Reagan cleaned up the economy and allowed liberals to begin safely
getting rich again. Giuliani cleaned up the city and allowed liberals to
safely walk its streets. Both men fulfilled the traditional function of
the Republican as the paternal figure who steps in when baby makes a
mess and cleans it up while allowing baby to believe that it was done by
magic.
Liberals cannot come to terms with what happened in New York City,
because it would force them to acknowledge that their lifestyle is made
possible by either right wing suburban cops violating civil rights or by
fleeing to sheltered cities with low minority populations. And with a
new Carter in office, the cycle of the seventies is coming full circle
again, not just militarily or economically, but also when it comes to
crime rates.
Urban liberals like to believe that it was unthinking city planners and
the automobile that destroyed the city, when it was actually them. The
city planners are still unthinking and the automobiles are still
motoring, but the cities are back only to the extent that law
enforcement has undone some of their worst mistakes. Now with an urban
liberal in the White House, the mistakes are being repeated again,
backed once again by the power of the Federal government.

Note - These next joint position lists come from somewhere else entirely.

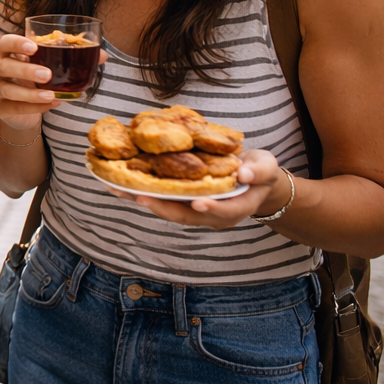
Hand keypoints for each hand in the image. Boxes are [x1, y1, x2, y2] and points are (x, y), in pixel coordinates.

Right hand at [0, 34, 108, 135]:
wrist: (21, 108)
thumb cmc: (36, 78)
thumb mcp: (50, 65)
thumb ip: (73, 57)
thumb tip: (103, 55)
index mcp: (8, 53)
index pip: (6, 43)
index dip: (16, 43)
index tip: (33, 47)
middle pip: (4, 66)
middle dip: (25, 70)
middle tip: (48, 75)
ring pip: (8, 89)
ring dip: (30, 93)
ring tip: (51, 94)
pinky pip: (14, 107)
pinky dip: (33, 107)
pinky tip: (51, 105)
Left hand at [117, 149, 286, 229]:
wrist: (250, 179)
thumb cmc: (258, 172)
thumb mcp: (266, 168)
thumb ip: (258, 172)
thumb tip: (244, 175)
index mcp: (235, 208)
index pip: (222, 212)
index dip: (210, 208)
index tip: (198, 202)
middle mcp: (210, 215)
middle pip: (184, 216)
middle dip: (162, 207)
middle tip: (141, 196)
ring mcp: (193, 211)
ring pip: (166, 209)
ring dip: (141, 199)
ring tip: (117, 188)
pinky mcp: (180, 202)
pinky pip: (159, 199)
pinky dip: (139, 191)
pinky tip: (118, 183)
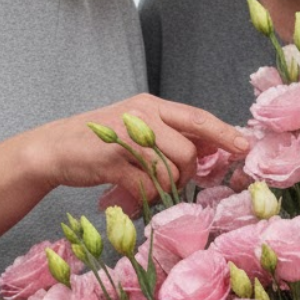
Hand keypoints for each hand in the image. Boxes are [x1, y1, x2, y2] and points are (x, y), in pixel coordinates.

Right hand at [38, 94, 248, 210]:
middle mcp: (141, 116)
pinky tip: (131, 188)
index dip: (223, 133)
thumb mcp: (138, 128)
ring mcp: (126, 138)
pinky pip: (146, 186)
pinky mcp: (112, 161)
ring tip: (148, 182)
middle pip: (187, 150)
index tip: (244, 146)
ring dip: (165, 185)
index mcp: (151, 105)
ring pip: (169, 171)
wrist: (55, 148)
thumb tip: (208, 149)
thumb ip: (169, 134)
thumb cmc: (101, 141)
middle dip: (188, 171)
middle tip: (175, 178)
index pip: (197, 118)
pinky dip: (144, 194)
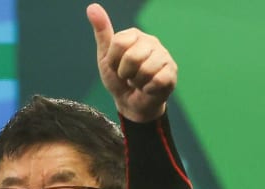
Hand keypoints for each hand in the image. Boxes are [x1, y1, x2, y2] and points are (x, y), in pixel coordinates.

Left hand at [87, 3, 176, 122]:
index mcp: (134, 35)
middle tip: (128, 77)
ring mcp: (164, 56)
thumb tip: (92, 7)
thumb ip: (102, 32)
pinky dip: (148, 89)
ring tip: (138, 82)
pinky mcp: (172, 73)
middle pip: (132, 57)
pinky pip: (157, 81)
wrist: (130, 103)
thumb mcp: (105, 57)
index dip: (113, 61)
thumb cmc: (118, 79)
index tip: (115, 66)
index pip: (119, 42)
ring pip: (145, 70)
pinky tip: (148, 88)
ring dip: (137, 82)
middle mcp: (151, 41)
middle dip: (125, 73)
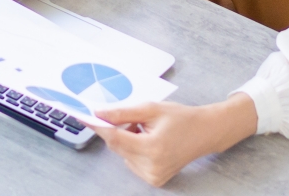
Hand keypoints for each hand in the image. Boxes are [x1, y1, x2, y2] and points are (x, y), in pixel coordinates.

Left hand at [91, 94, 259, 187]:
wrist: (204, 133)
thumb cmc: (181, 118)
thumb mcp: (151, 109)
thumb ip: (122, 113)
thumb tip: (99, 114)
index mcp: (152, 147)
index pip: (114, 138)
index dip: (98, 127)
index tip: (84, 118)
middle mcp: (152, 166)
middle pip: (117, 147)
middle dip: (118, 130)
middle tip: (133, 119)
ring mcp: (153, 176)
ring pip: (123, 155)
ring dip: (127, 140)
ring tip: (147, 131)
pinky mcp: (155, 180)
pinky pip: (132, 162)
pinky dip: (134, 151)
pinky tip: (150, 143)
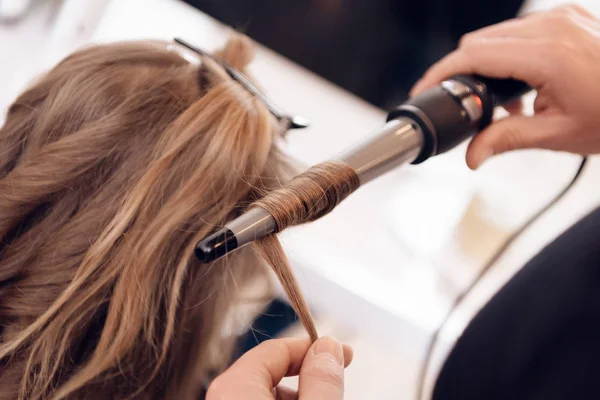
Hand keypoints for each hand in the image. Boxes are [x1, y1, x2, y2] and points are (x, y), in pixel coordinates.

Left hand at [206, 337, 352, 399]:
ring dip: (294, 396)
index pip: (276, 349)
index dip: (314, 349)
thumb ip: (321, 381)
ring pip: (261, 394)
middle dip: (304, 375)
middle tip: (334, 385)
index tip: (344, 355)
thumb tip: (329, 347)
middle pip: (268, 372)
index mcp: (234, 388)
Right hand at [411, 5, 599, 168]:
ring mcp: (563, 17)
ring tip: (504, 104)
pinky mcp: (569, 17)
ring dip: (487, 65)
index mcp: (548, 53)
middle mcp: (553, 26)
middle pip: (479, 42)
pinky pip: (521, 31)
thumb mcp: (558, 134)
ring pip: (497, 35)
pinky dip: (509, 56)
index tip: (425, 90)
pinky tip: (523, 86)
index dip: (441, 73)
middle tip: (466, 107)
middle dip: (463, 73)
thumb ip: (506, 140)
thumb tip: (472, 155)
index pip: (472, 55)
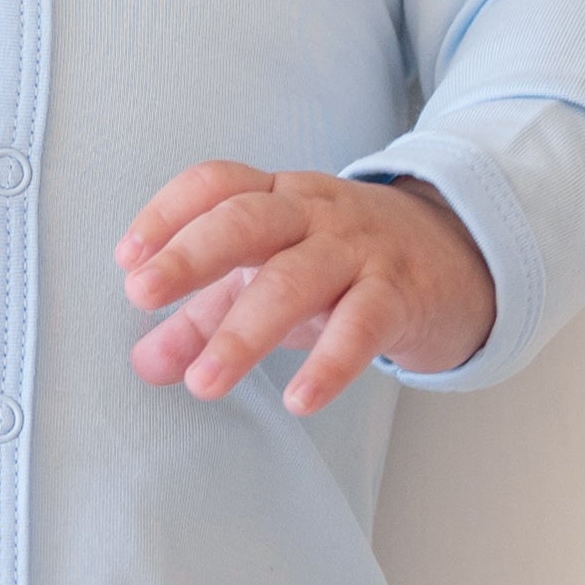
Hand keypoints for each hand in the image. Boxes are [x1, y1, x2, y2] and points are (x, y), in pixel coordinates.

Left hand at [115, 164, 495, 415]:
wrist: (456, 256)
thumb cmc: (342, 265)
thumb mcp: (270, 278)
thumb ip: (203, 319)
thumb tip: (145, 363)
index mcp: (276, 199)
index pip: (216, 183)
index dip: (167, 214)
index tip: (128, 260)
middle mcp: (314, 214)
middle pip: (246, 220)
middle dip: (190, 255)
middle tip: (143, 295)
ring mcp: (358, 251)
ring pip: (295, 280)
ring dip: (244, 332)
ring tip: (204, 384)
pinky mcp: (398, 295)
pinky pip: (362, 325)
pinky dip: (329, 364)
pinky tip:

The rural area is protected by the 2nd Amendment and the urban area by
the police state. The liberal, who is only interested in enforcing laws
against real criminals like people who fill in swamps or make
politically incorrect jokes, would like to take away the firearms of the
rural gun owner and dismantle the law enforcement defenses of the urban
area. Taking away the guns will not fix the problem. All it will do is
allow the gangs, who will always have the guns, to dominate urban and
rural areas.
Down in the 40th, the boys in blue still walk the streets as they do in
so many other cities. It's a thin line here and everywhere else where
everyone wants more cops, but can't afford to pay them. And you can't
put a cop on every single block of every single city and town, not to
mention farmhouse. Gangs, many of them even more dangerous than the ones
you'll find in the Bronx, are spreading across the country. Stopping
them will take more than the police state that Bloomberg still oversees.
The old urban lesson of the seventies is that the difference between
civilization and the jungle is security. And there is no substitute for
security, whether it's the security of one man with a gun, or a very
expensive police department of men with guns carrying out the marching
orders of statistical analysts.
The political left has forgotten the lesson of Willie Horton in its
arrogance and its base of metal working artists in converted warehouses
has forgotten the lessons of that old Times Square that they never
visited, but still nostalgically pine for. And as they work to disarm
the people and dismantle police forces, it is inevitable that it is a
lesson that they will be forced to learn again.